Klammers Leistungsloch nach Schicksalsschlag

So hell dieser Tag im Leben von Österreichs dreifachen Sportler des Jahres leuchtet, so dunkel war der 20. Februar 1977. Sein damals 17-jähriger Bruder Klaus ist seit einem Rennsturz in Lienz querschnittsgelähmt. Klammer fiel in ein Leistungsloch. "Ich hatte es nicht für möglich gehalten, dass uns so etwas passieren kann." Nach seiner Karriere gründete er die "Franz Klammer Foundation", die seither Unfallopfer des Sports, aber auch sozial benachteiligte Jugendliche unterstützt.

Klammer selbst fand erst 1981 in Val d'Isere in die Erfolgsspur zurück. Die Risikobereitschaft war wieder da, die ihn bei seinen verwegenen Fahrten oft in akute Sturzgefahr brachte, ihm aber auch 25 bis heute unerreichte Abfahrtssiege bescherte.
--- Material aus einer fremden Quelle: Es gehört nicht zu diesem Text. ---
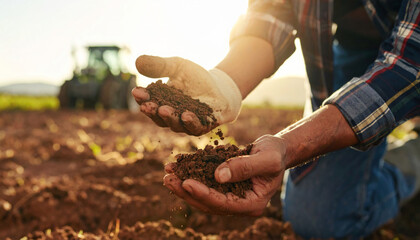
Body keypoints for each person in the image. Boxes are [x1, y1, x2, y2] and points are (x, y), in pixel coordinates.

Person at [131, 0, 420, 238]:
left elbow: (409, 66)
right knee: (319, 222)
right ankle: (412, 156)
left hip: (410, 56)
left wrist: (288, 146)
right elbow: (272, 12)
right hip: (355, 48)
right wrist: (225, 82)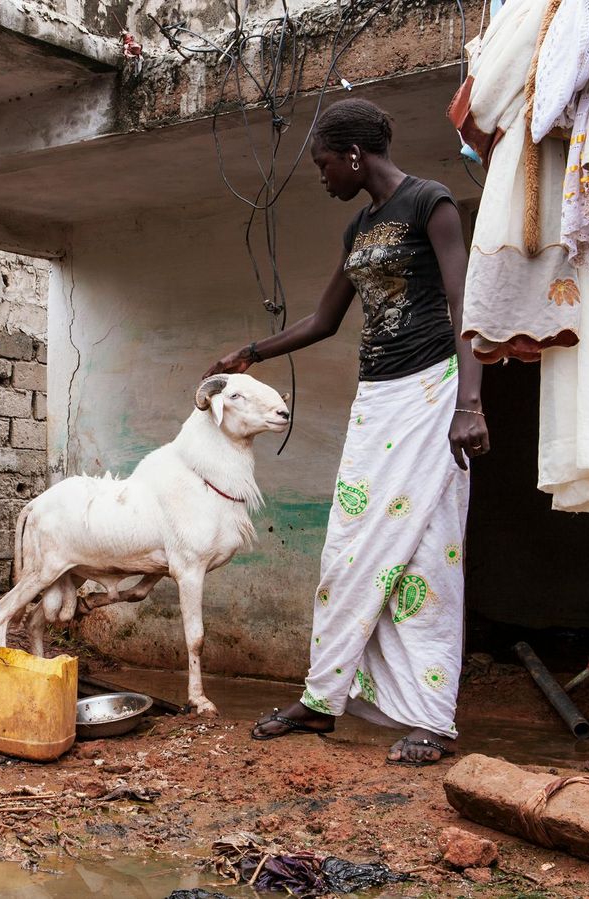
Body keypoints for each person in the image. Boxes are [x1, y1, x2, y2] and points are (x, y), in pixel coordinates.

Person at [203, 98, 489, 766]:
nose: (322, 175)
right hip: (376, 403)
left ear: (355, 154)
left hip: (430, 391)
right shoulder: (359, 228)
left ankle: (431, 719)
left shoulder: (431, 203)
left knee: (425, 556)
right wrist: (251, 352)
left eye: (325, 162)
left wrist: (470, 403)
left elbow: (464, 301)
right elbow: (325, 319)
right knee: (348, 551)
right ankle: (322, 697)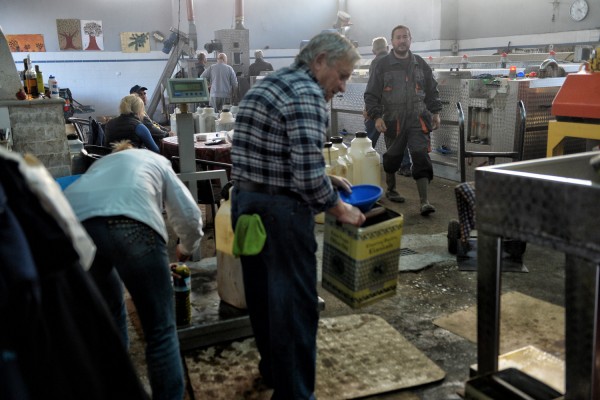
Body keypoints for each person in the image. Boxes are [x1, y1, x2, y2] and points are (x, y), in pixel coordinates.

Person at [230, 31, 365, 400]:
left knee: (262, 300)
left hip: (246, 206)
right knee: (295, 308)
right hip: (282, 216)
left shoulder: (272, 82)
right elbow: (305, 178)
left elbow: (275, 154)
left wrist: (325, 177)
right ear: (319, 60)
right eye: (342, 75)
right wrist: (340, 208)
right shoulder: (308, 94)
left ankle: (273, 371)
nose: (342, 86)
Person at [64, 141, 203, 400]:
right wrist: (185, 247)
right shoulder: (154, 160)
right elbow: (189, 216)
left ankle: (117, 389)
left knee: (110, 310)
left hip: (74, 227)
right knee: (160, 330)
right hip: (132, 224)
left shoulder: (99, 166)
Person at [364, 25, 442, 215]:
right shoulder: (383, 65)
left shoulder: (420, 63)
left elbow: (432, 89)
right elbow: (372, 93)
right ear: (392, 42)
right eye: (398, 37)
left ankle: (424, 201)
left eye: (405, 37)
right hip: (393, 119)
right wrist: (376, 116)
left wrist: (436, 112)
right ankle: (391, 189)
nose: (402, 40)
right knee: (393, 156)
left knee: (421, 155)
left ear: (410, 39)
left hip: (418, 118)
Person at [362, 37, 413, 181]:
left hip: (378, 109)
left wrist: (368, 108)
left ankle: (363, 162)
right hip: (396, 109)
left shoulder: (376, 62)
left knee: (368, 138)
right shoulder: (396, 60)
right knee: (397, 137)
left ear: (373, 51)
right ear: (387, 46)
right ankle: (405, 166)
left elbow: (372, 88)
Er wird die Nummer 1 in dieser Disziplin noch lange bleiben. Aksel Lund Svindal (NOR) hält als erfolgreichster aktiver Fahrer bei 14 ersten Plätzen. "Es ist schwierig, in der Abfahrt so ein Seriensieger zu sein, wie Hirscher im Slalom. Wetter, Startnummern-Rennen, und dann ist noch eine extreme Dichte da."

1975 war das anders. Der Mann mit dem ewigen Lausbubenlächeln war am Zenit seiner Karriere, in der Abfahrt war er nahezu unschlagbar. Kam er ins Ziel, gewann er. Nur in Megeve, da ging die Bindung auf. Er verlor den Ski und den Kampf um den Gesamtweltcup - ein Makel einer insgesamt glanzvollen Karriere. Im derzeitigen Weltcup-Kalender habe ein Speed-Fahrer keine Chance mehr, die große Kugel als Saisonbester zu gewinnen. "Es ist alles auf die Techniker aufgebaut."

Klammer: Hirscher ein Phänomen

Auf einen, wie Marcel Hirscher, dem Klammer "unglaublich gern" zuschaut. "Der Zweikampf mit Kristoffersen ist sehr schön, keiner kennt Zurückhaltung. Ich mag es, wie sie sich gegenseitig sportlich bekämpfen." Hirscher sei ein Phänomen. "Er ist auf Knopfdruck da. Man kann ihn wie einen Schalter einschalten und schon ist die Performance da. Er tut wahrscheinlich das Alzerl mehr als die anderen und ist zudem ein prädestinierter Rennfahrer - es passt alles zusammen."

Der Ski-Weltcup der Gegenwart sei eine andere Art des Rennfahrens. Mut sei weiter ein Erfolgsfaktor, werde aber nicht mehr so belohnt wie früher. Es gehe um Hundertstelsekunden, absolute Fehlervermeidung und Materialschlachten. "Es ist eine Wissenschaft. Aber die Guten setzen sich trotzdem, wie früher, durch."

Dass seine eigenen Erfolge so nachhaltig sein würden, habe er sich früher nicht träumen lassen. "Sicher ist es manchmal nicht nach Wunsch gelaufen, es war nicht alles glorreich. Aber Rennfahren war immer Spaß, ein super Erlebnis."